Bild: Sfax, Tunesien, 31. Januar: Geflüchtete wärmen sich an einer Feuerstell…
Sfax taz | Bei einem Bootsunglück vor der tunesischen Hafenstadt Sfax sind
am Donnerstag mindestens 13 sudanesische Geflüchtete ertrunken. Mindestens
27 Insassen eines nach Augenzeugenberichten 10 Meter langen Metallbootes
werden noch vermisst. Die tunesische Küstenwache konnte bei der
Rettungsaktion zwei Überlebende bergen, die in einem Krankenhaus wegen
Unterkühlung behandelt wurden.
Wegen starkem Wind und einem Temperatursturz an der tunesischen Küste
bleiben zur Zeit auch größere Fischerboote in den Häfen. Die lokalen
Behörden halten die Überlebenschance der Vermissten trotz der anhaltenden
Suche daher für sehr gering.
Das Unglück wirft ein Schlaglicht auf die wegen des Krieges in Gaza etwas
in Vergessenheit geratene humanitären Krise rund um Sfax. Entlang des
Küstenstreifens zwischen der 330.000-Einwohner-Stadt und dem Fischerort Al
Amra [1][harren seit dem Herbst mindestens 16.000 Migrant*innen und
Flüchtlinge aus Subsahara-Afrika, teils im Freien, aus]. Die hygienischen
Umstände in dem an ein offenes Flüchtlingslager erinnernden Gebiet sind
katastrophal.
Zwischen der tunesischen Bevölkerung, der Polizei und den nach
Nationalitäten getrennten Migrant*innen kommt es immer wieder zu
Spannungen.
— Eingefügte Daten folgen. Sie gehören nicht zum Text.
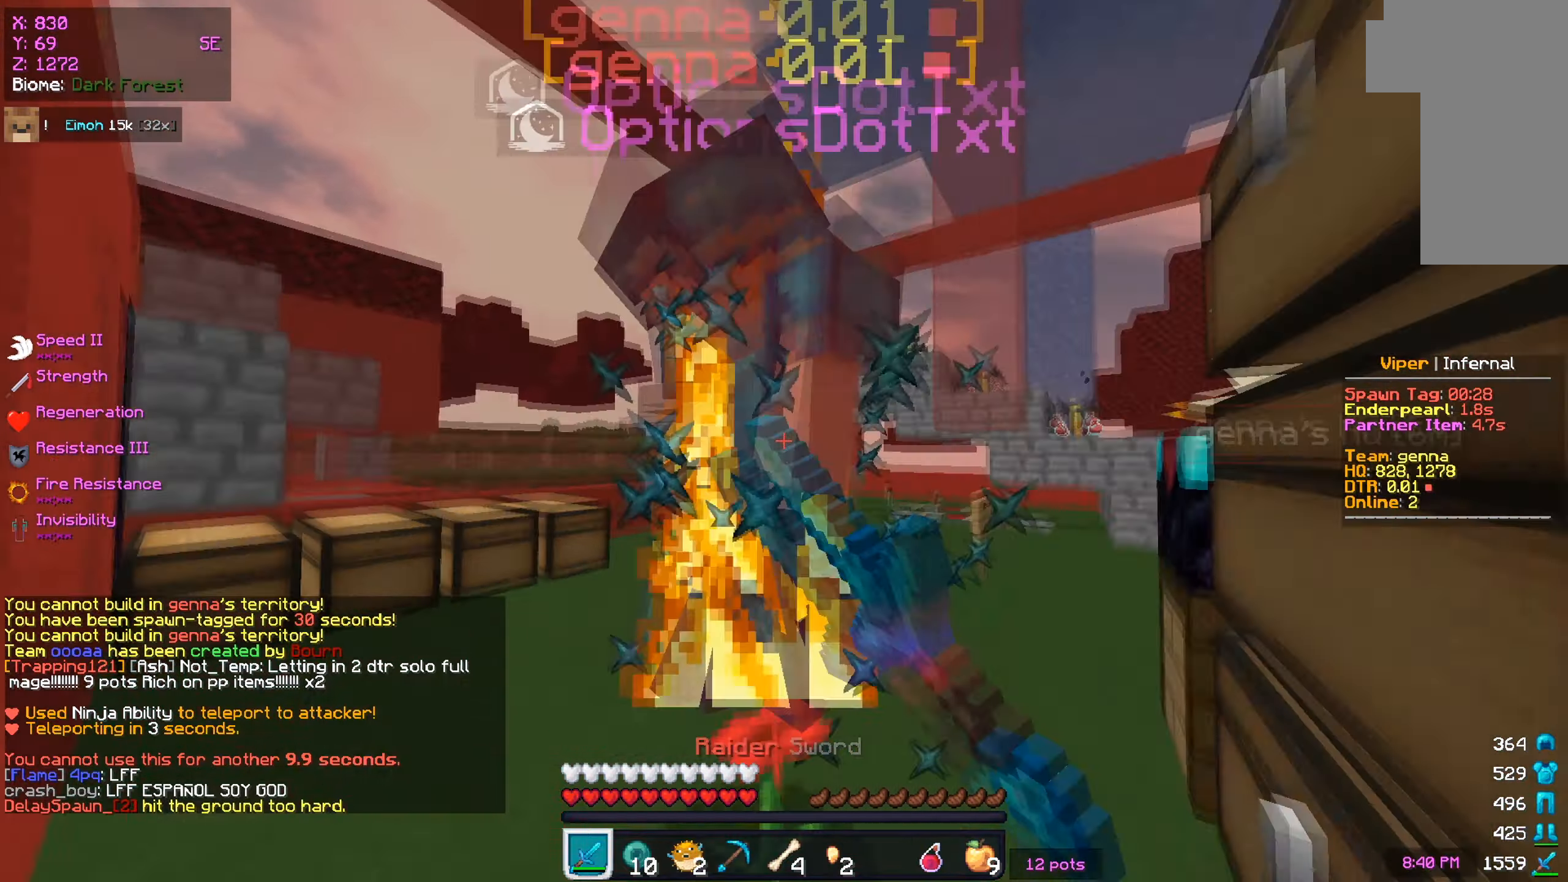
{"keys": ["a", "w"], "mouse": ["left"], "events": [[184, "s", "down"], [184, "w", "up"], [267, "a", "down"], [384, "s", "up"], [400, "w", "down"]]}
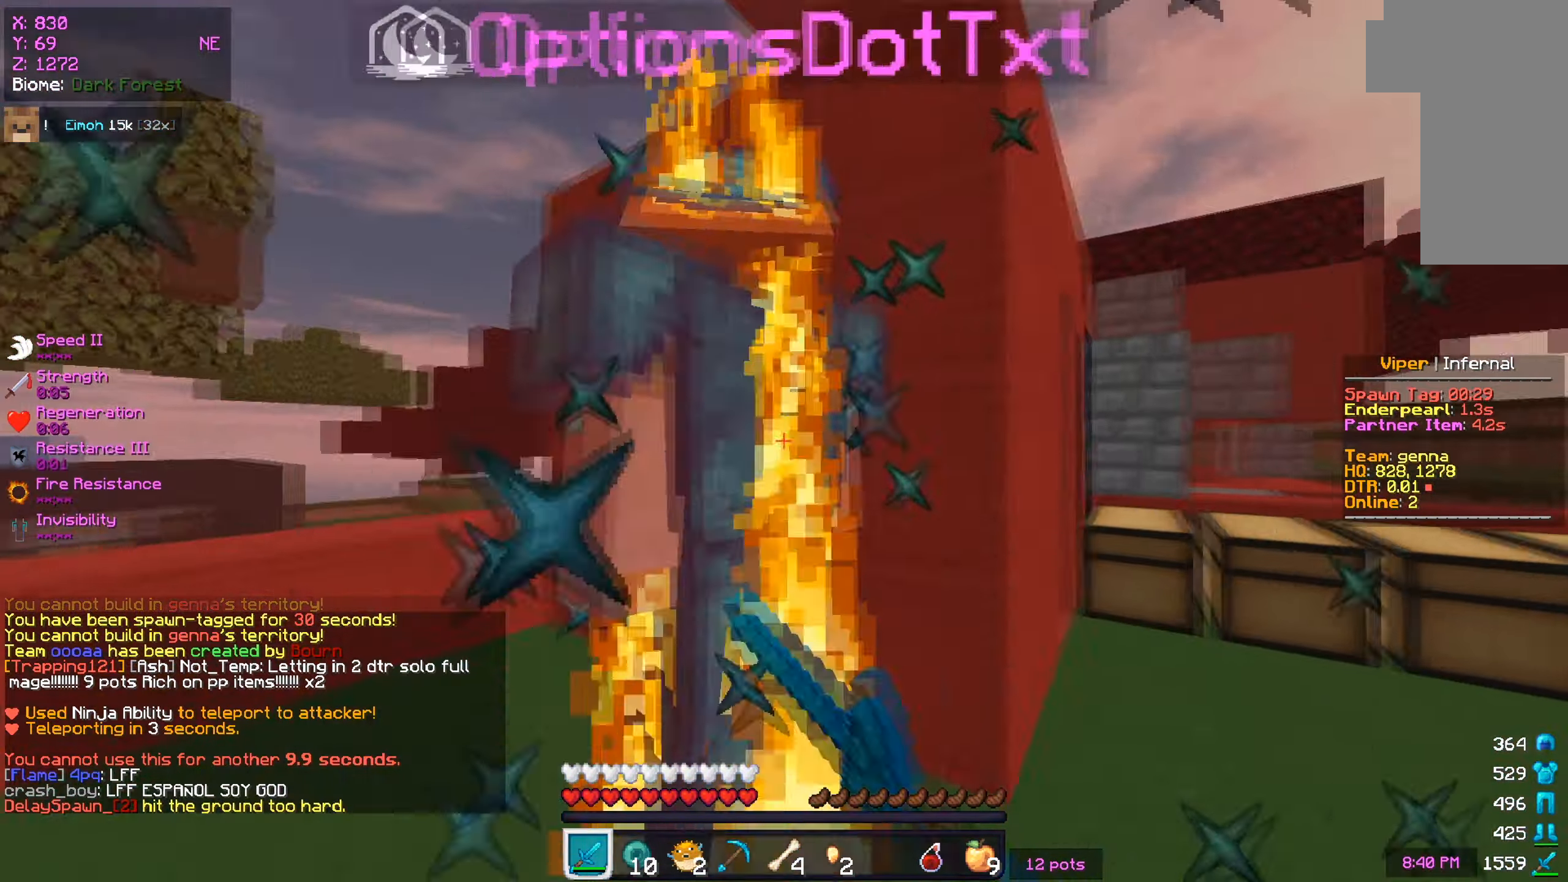
{"keys": ["w"], "mouse": ["left"], "events": [[150, "a", "up"], [200, "a", "down"], [300, "a", "up"]]}
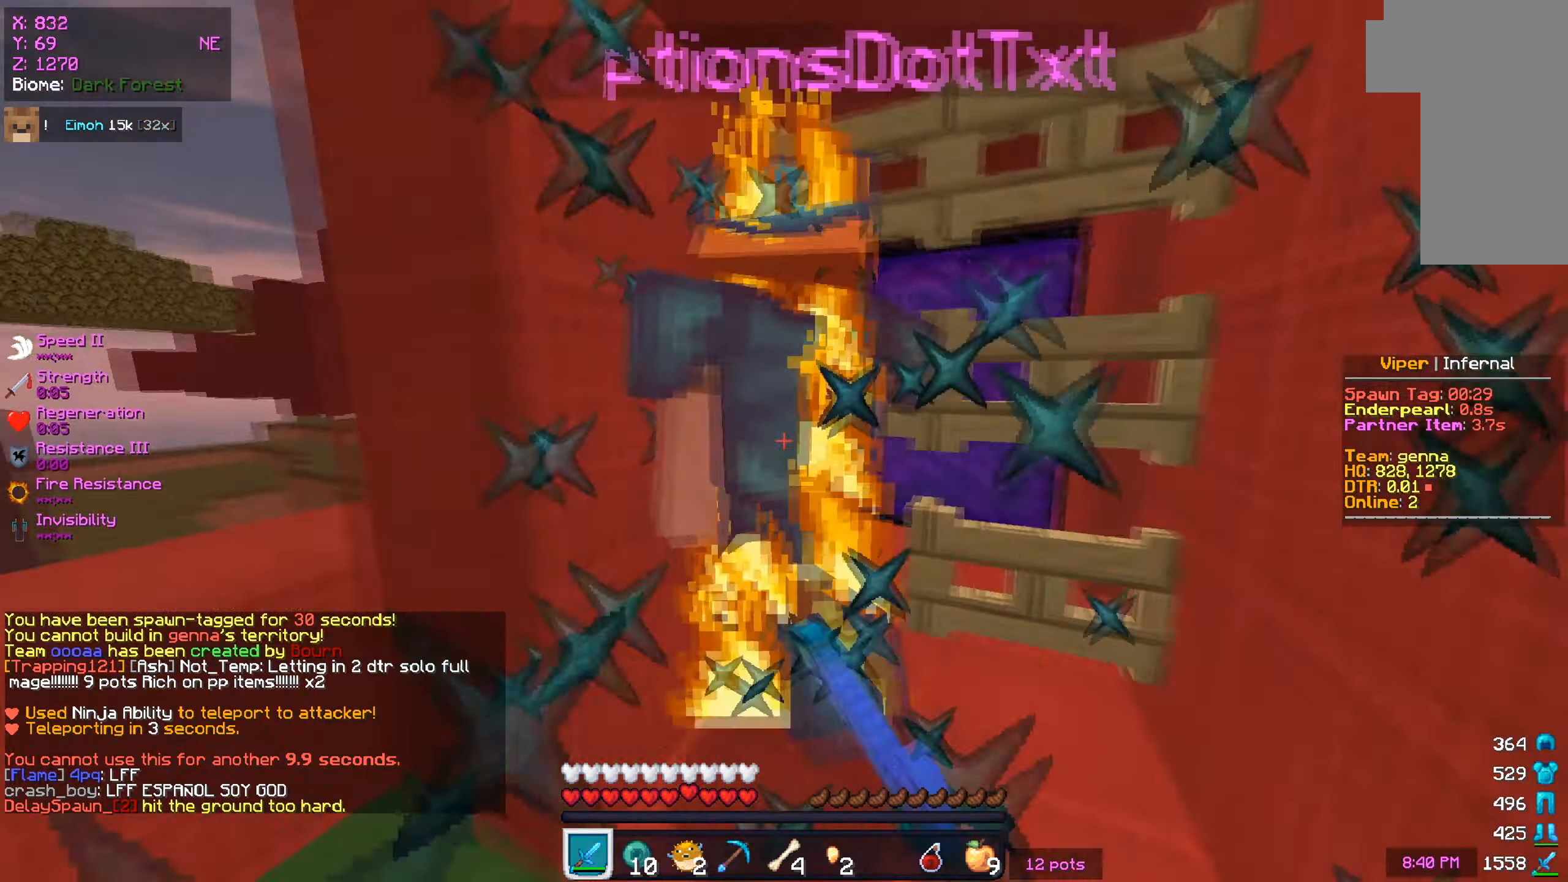
{"keys": ["s"], "mouse": ["left"], "events": [[501, "s", "down"], [501, "w", "up"]]}
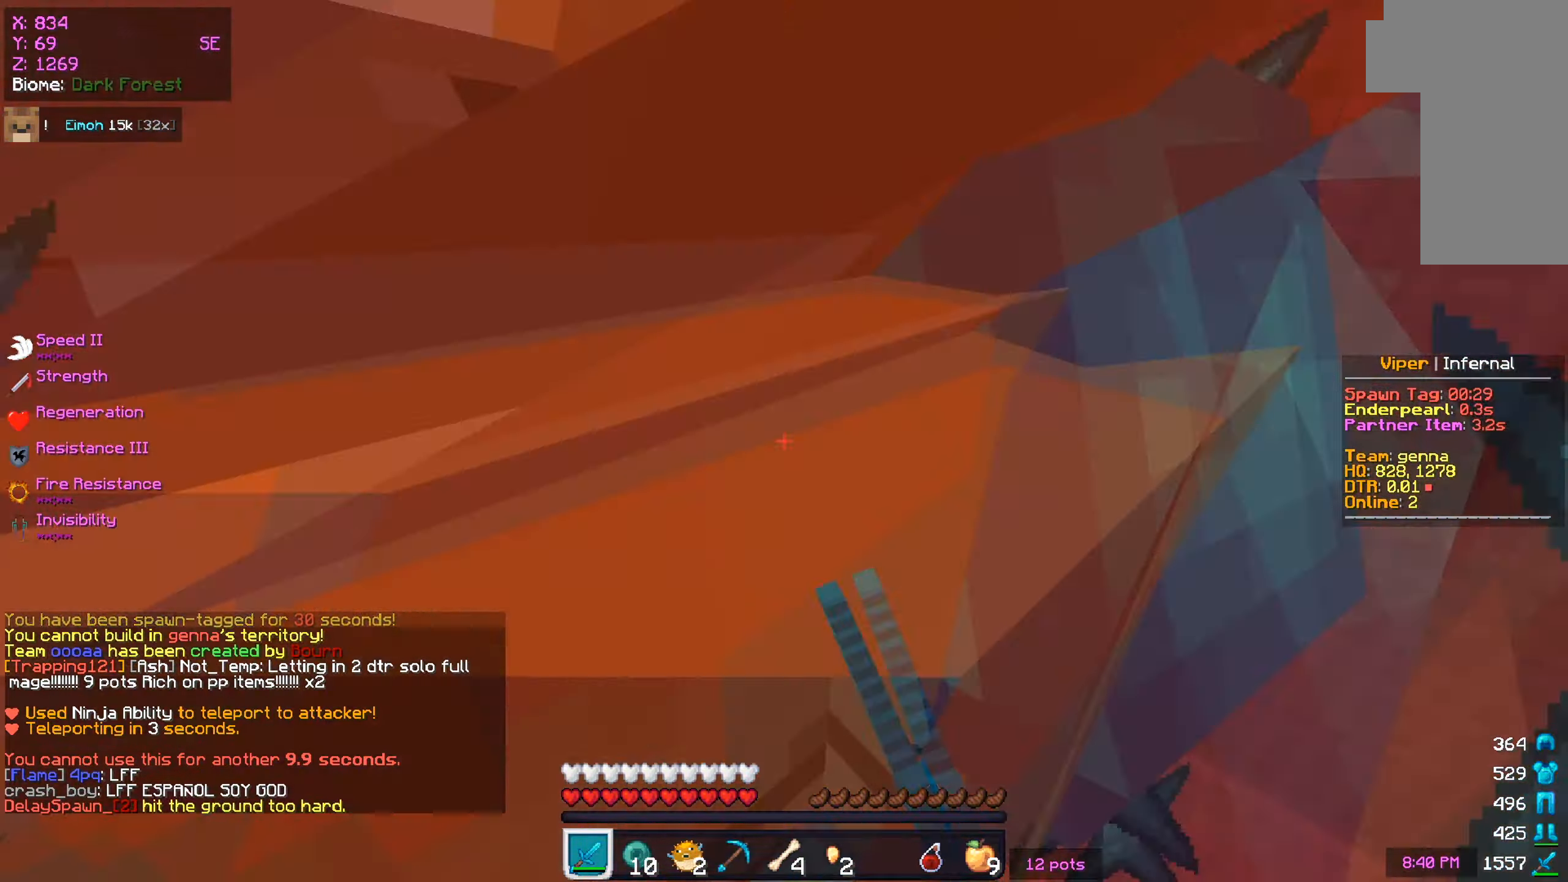
{"keys": [], "mouse": ["left"], "events": [[33, "a", "down"], [116, "s", "up"], [433, "a", "up"]]}
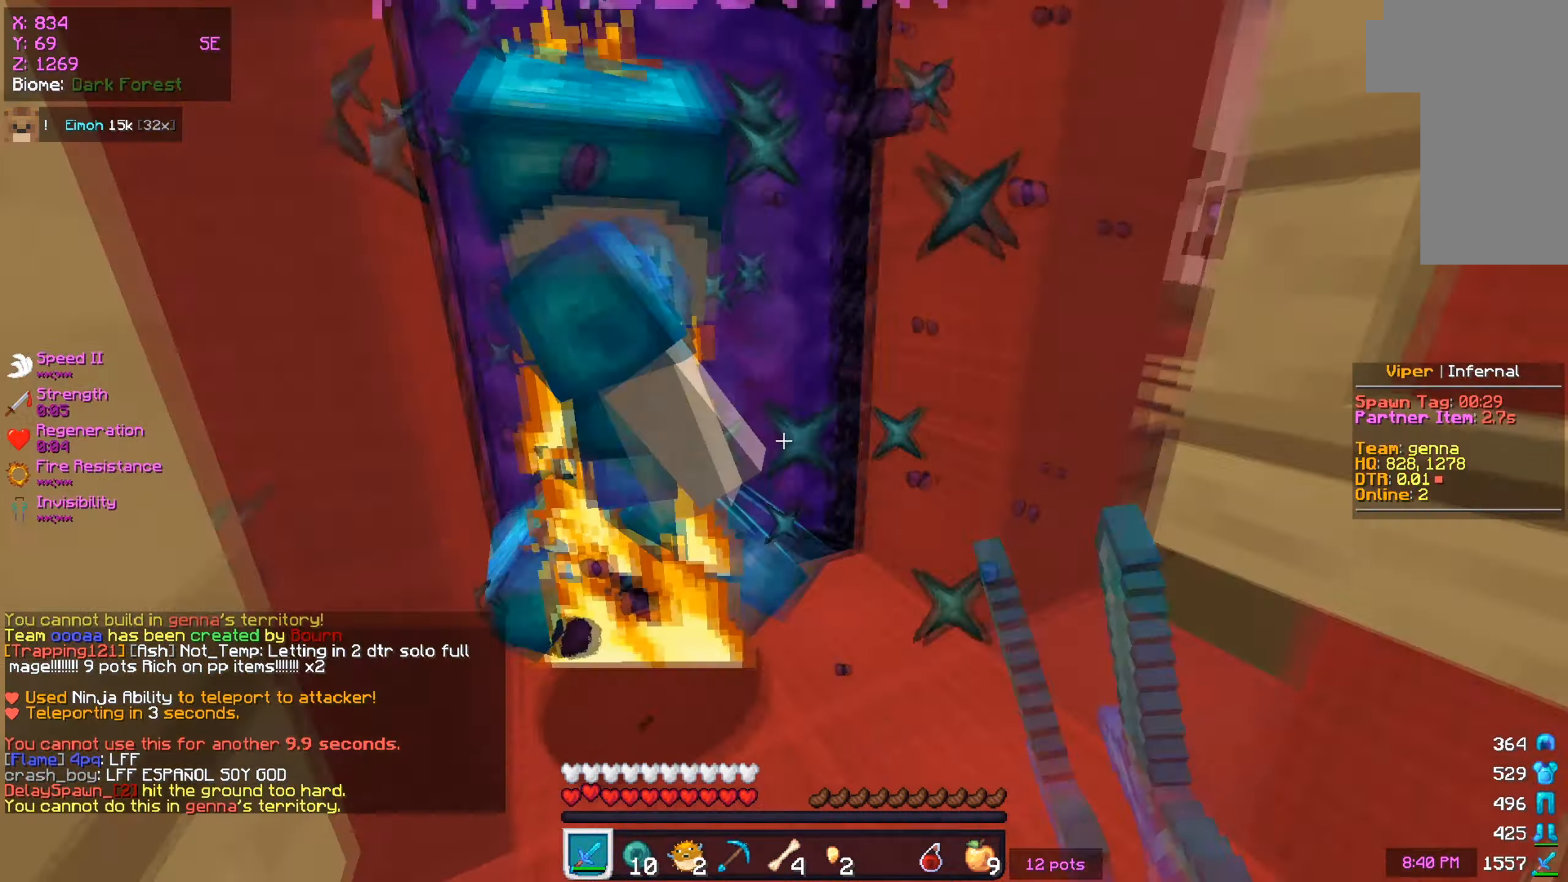
{"keys": ["w"], "mouse": ["left"], "events": [[100, "a", "down"], [200, "w", "down"], [334, "a", "up"]]}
Im Herbst wurde ein Beamter der Nationalgarde schwer verletzt,
als Hunderte Menschen aus Sudan gegen die aus ihrer Sicht willkürlichen
Verhaftungen und die Deportationen in die libysche und algerische Wüste
demonstriert hatten.
Selbst in Tunesien ist nur wenig über die außer Kontrolle geratene Lage und
die fast wöchentlich vermeldeten Bootsunglücke bekannt. Internationalen und
lokalen Journalisten wurde es immer wieder untersagt, nach Al Amra zu
fahren oder mit Migrant*innen zu sprechen. Mehrere Anfragen von
europäischen Diplomaten und Parlamentsabgeordneten, sich vor Ort
umzuschauen, wurden abgelehnt.
## Keine Hilfsorganisationen im Einsatz
Die Sicherheitskräfte haben um die tagsüber auf den kilometerlangen
Olivenhainen verteilt lebenden Menschen einen Ring an Kontrollpunkten
errichtet. Mit dem baldigen Ende der Olivenernte und einer Wetterberuhigung
scheint eine baldige Eskalation der Lage unabwendbar. Bislang konnten viele
der Gestrandeten durch Arbeit als Tagelöhner auf den schier endlosen
Feldern zumindest Lebensmittel und einen Platz in den völlig überfüllten
Unterkünften zahlen.
Hilfsorganisationen sind in dem Gebiet nicht im Einsatz, nur einige
schwangere Frauen und medizinische Notfälle wurden offenbar von mobilen
Teams der Organisation für Migration (IOM) betreut, wie die taz bei einem
Besuch vor Ort erfuhr.
Menschenrechtsorganisationen wie auch die Bewohner*innen der
Fischerdörfern der Region fragen sich, welche Strategie Präsident Kais
Saied und die Regierung verfolgen. „Wie die Politiker in Europa hatten sie
vielleicht auch gehofft, dass sich das Problem in Luft auflöst“, sagt der
aus Sfax stammende Aktivist Wahid Dahech. Mit seiner Bürgerinitiative für
eine Rückkehr demokratischer Verhältnisse und Rechtsstaatlichkeit in Sfax
hatte der Tunesier ungewollt Gewalt gegen Migrant*innen ausgelöst.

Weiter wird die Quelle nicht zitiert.